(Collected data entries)
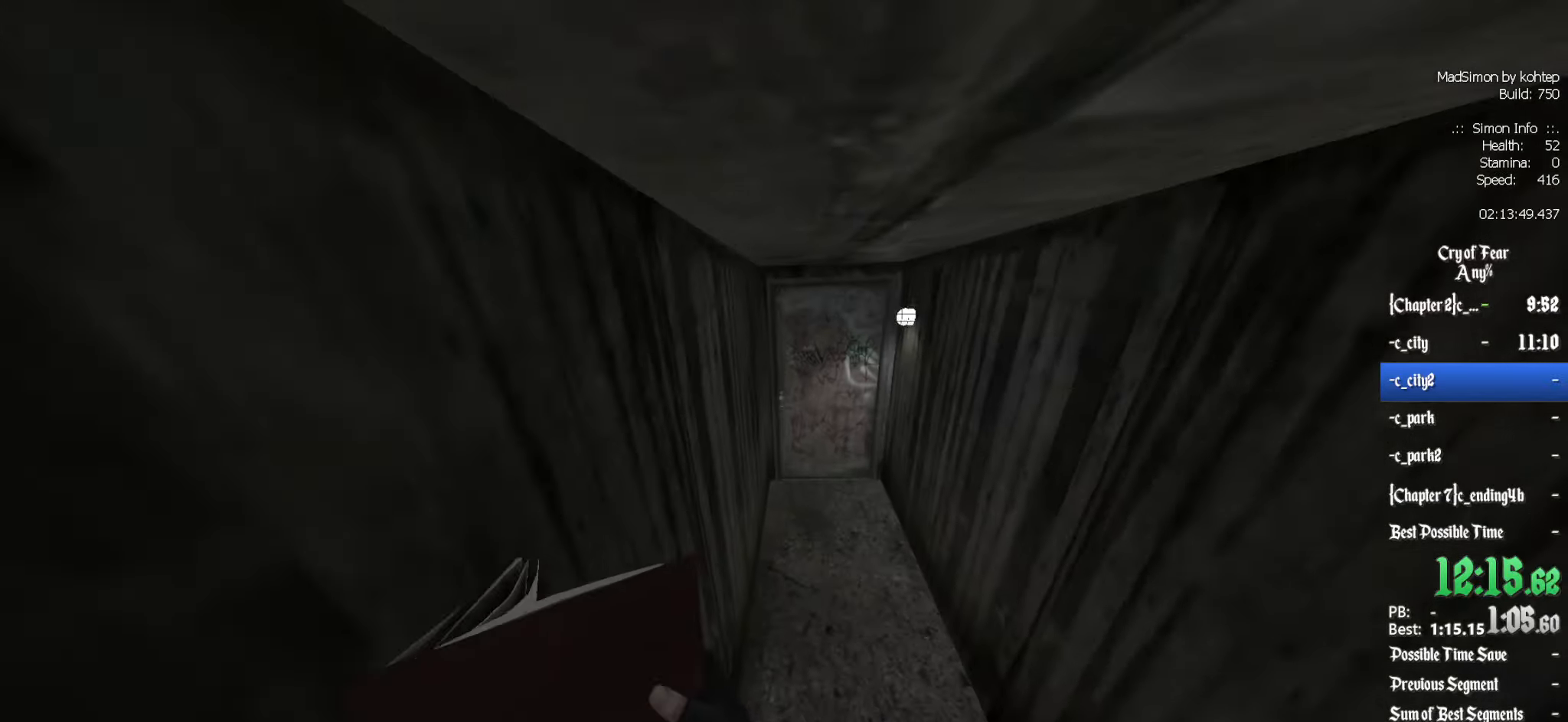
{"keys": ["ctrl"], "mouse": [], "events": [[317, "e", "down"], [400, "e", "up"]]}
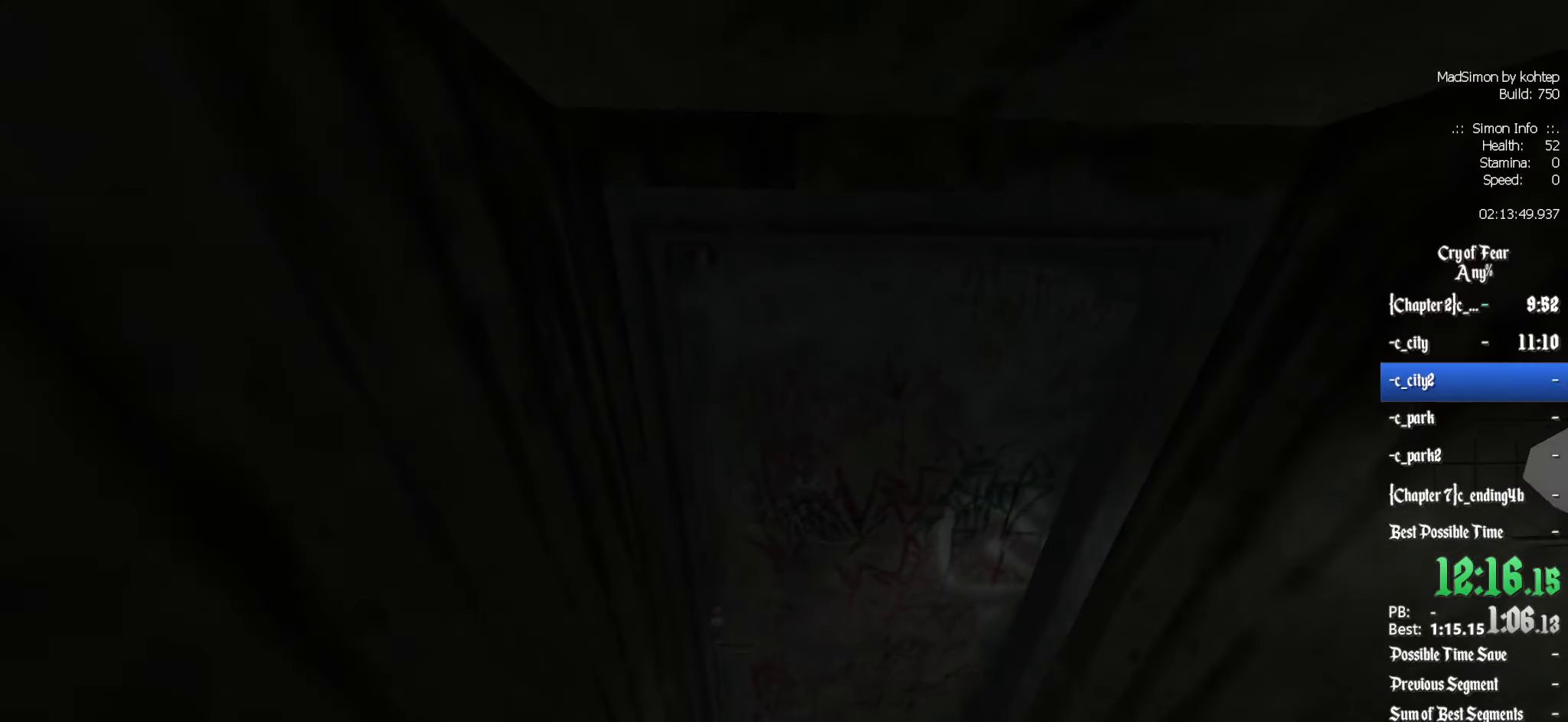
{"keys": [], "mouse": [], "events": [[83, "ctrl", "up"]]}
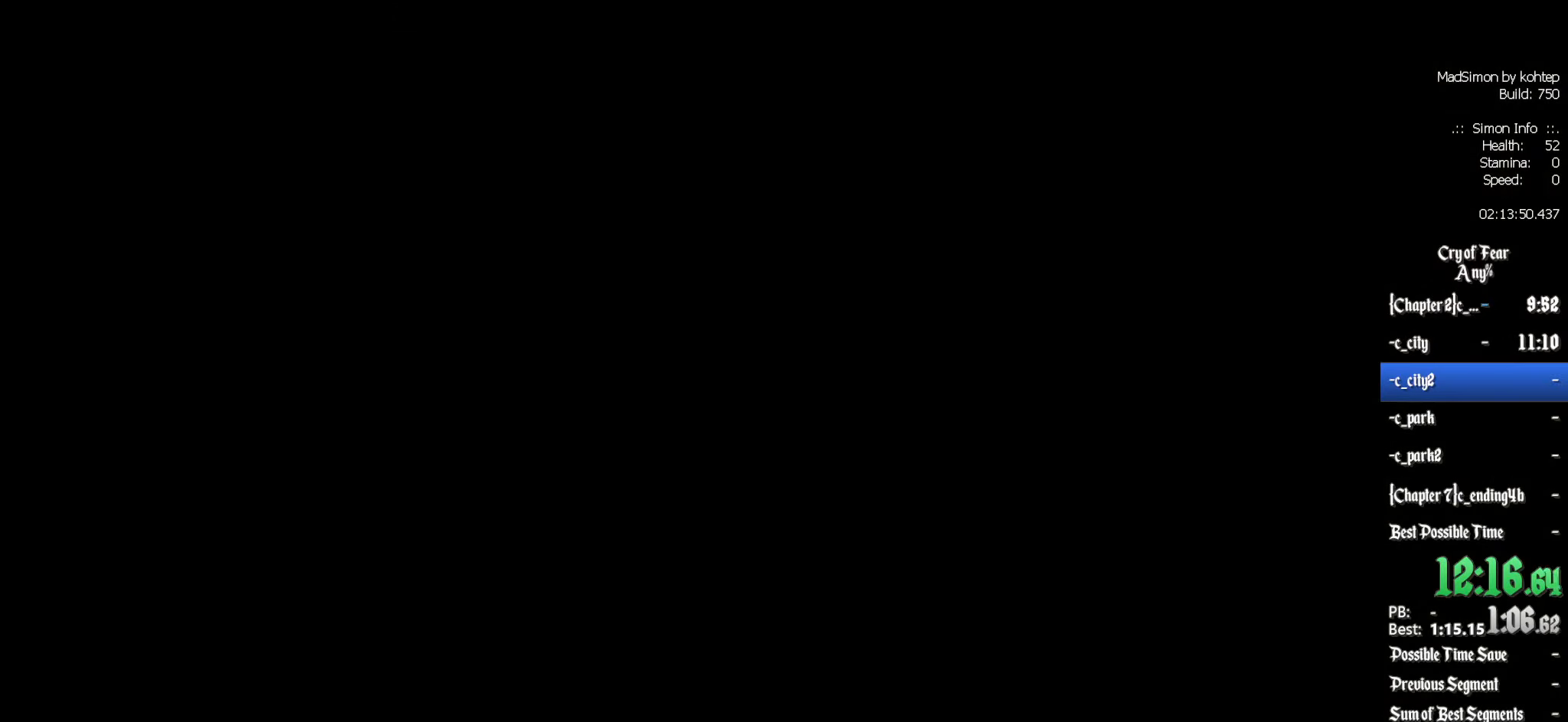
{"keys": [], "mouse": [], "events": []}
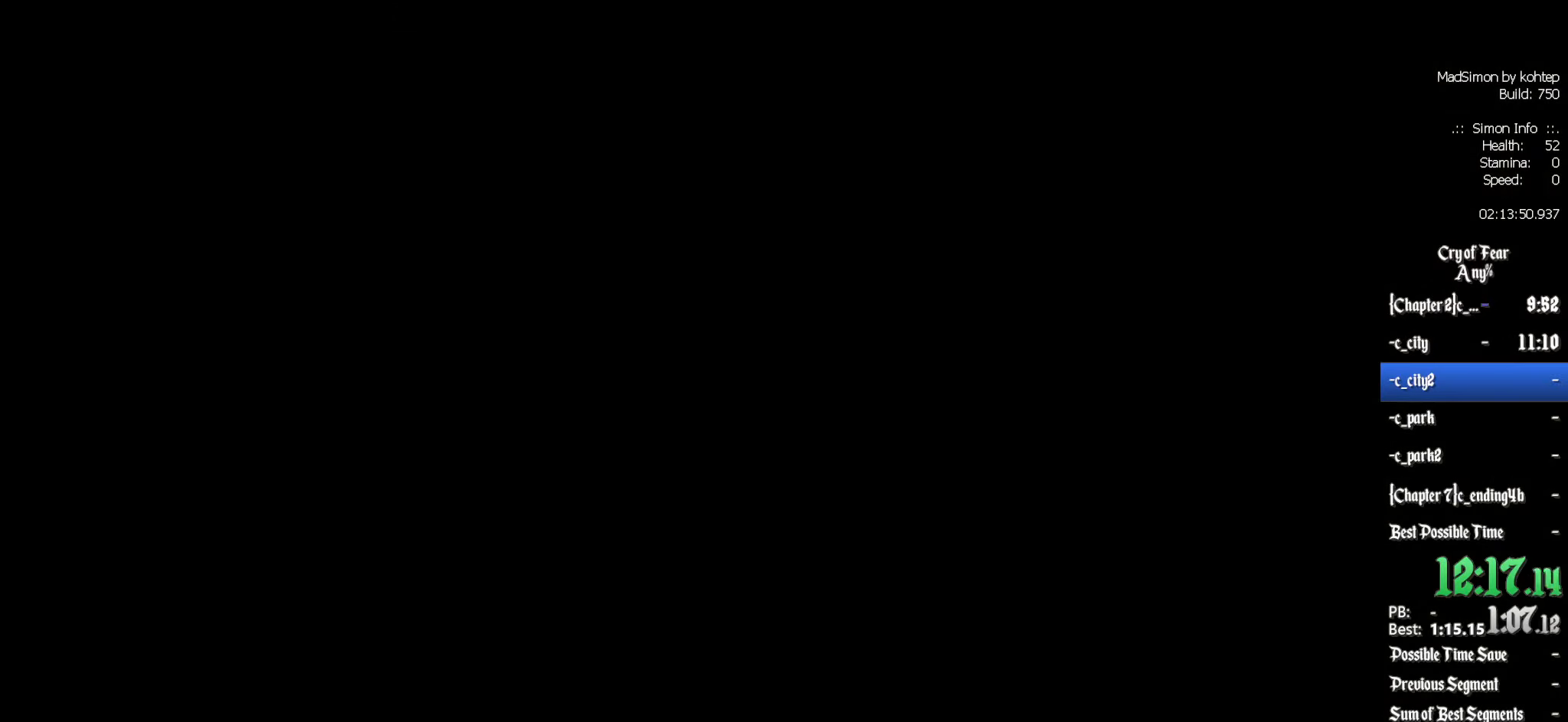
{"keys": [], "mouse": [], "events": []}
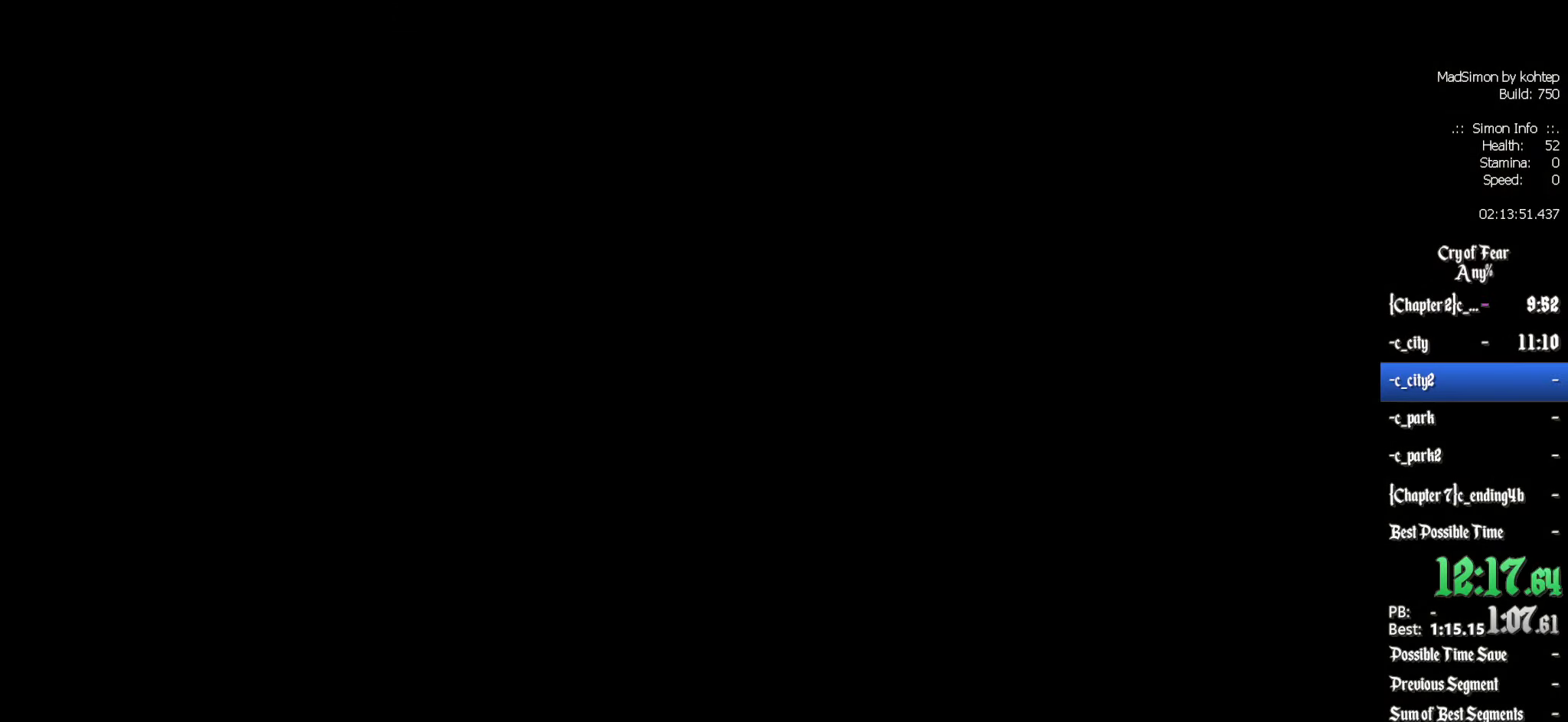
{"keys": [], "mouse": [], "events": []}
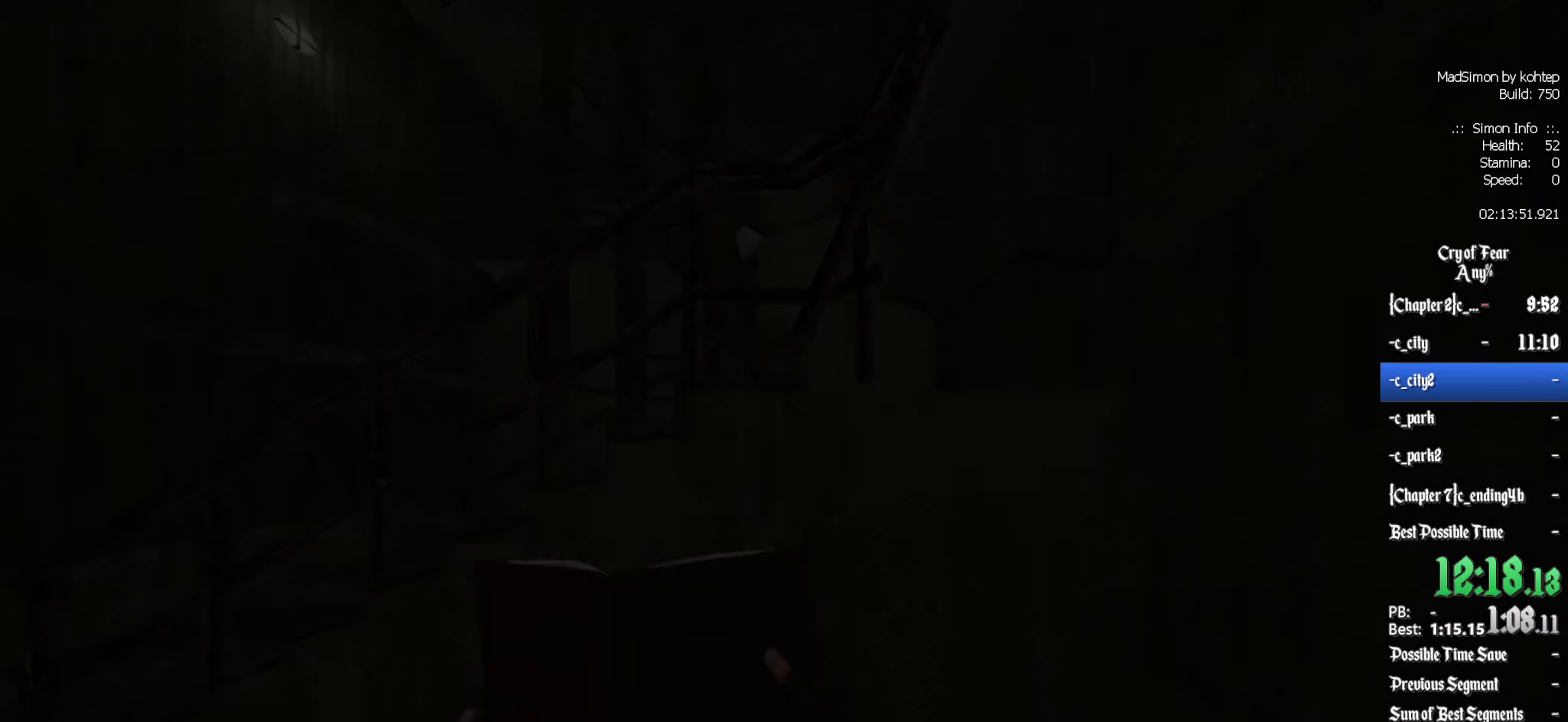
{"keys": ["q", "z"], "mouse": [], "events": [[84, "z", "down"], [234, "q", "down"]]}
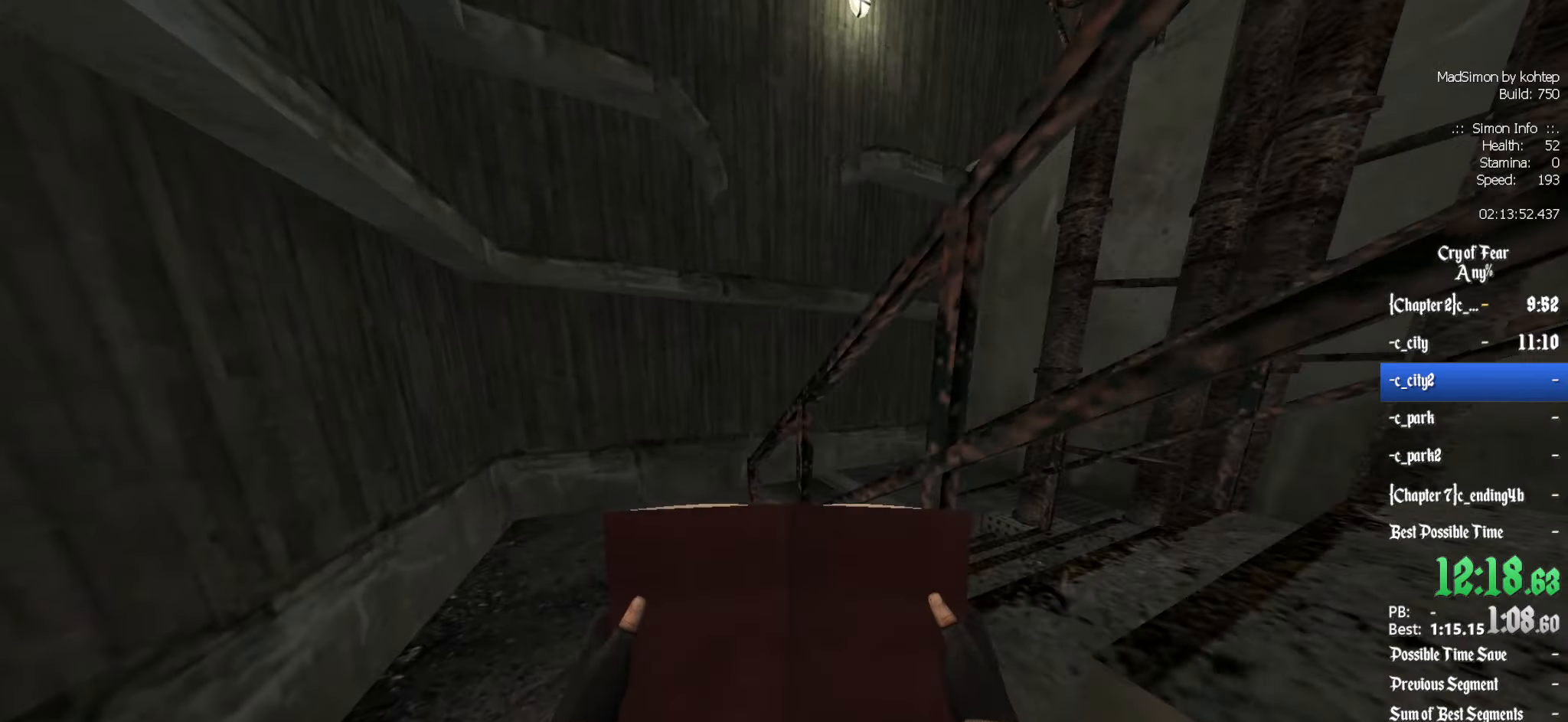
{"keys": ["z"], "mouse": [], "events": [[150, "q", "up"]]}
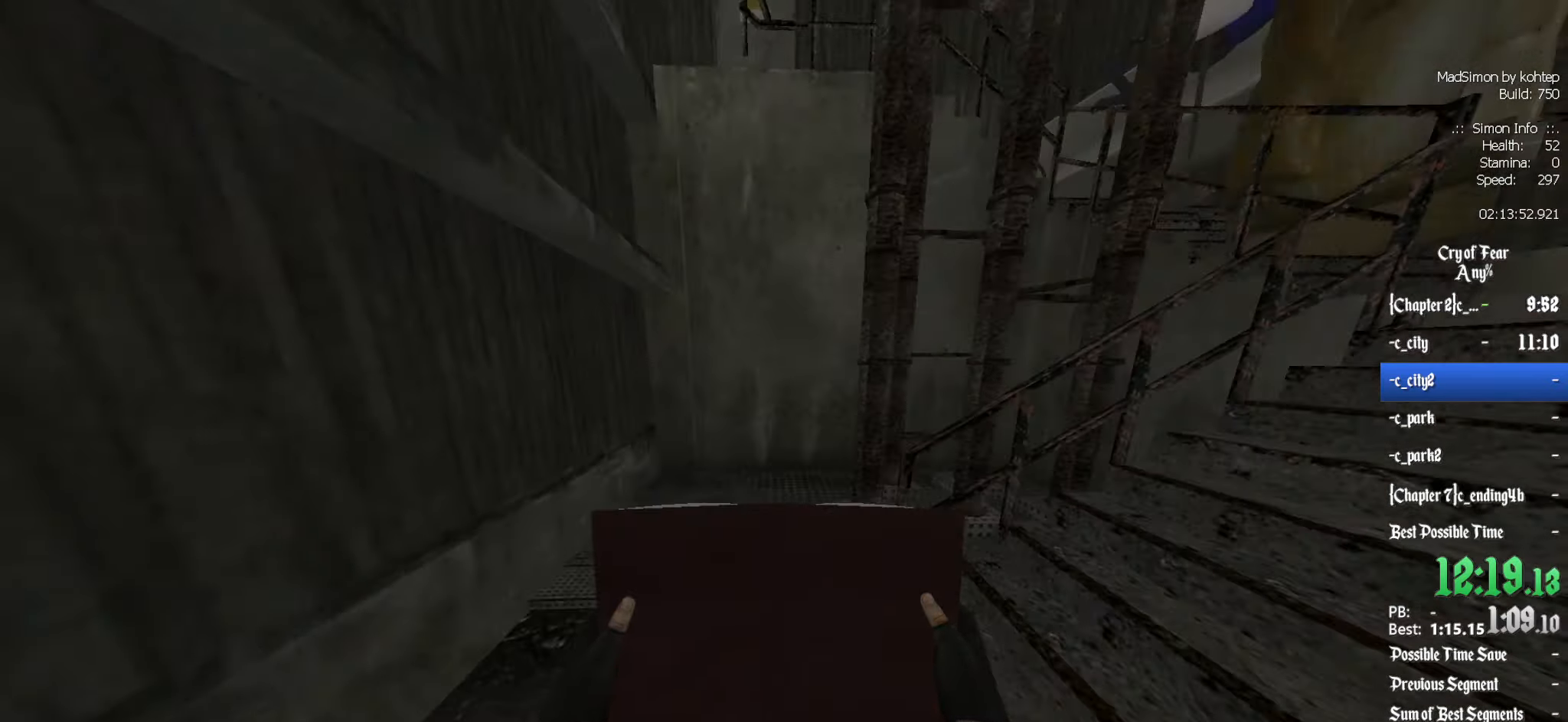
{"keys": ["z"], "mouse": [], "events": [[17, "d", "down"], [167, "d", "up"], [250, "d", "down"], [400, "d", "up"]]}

- **PROBLEM TO SOLVE**
Reading through the records above, report each line in which the string "down" is found.

- **OUTPUT FOR THIS TASK**
{"keys": ["ctrl"], "mouse": [], "events": [[317, "e", "down"], [400, "e", "up"]]}
{"keys": ["q", "z"], "mouse": [], "events": [[84, "z", "down"], [234, "q", "down"]]}
{"keys": ["z"], "mouse": [], "events": [[17, "d", "down"], [167, "d", "up"], [250, "d", "down"], [400, "d", "up"]]}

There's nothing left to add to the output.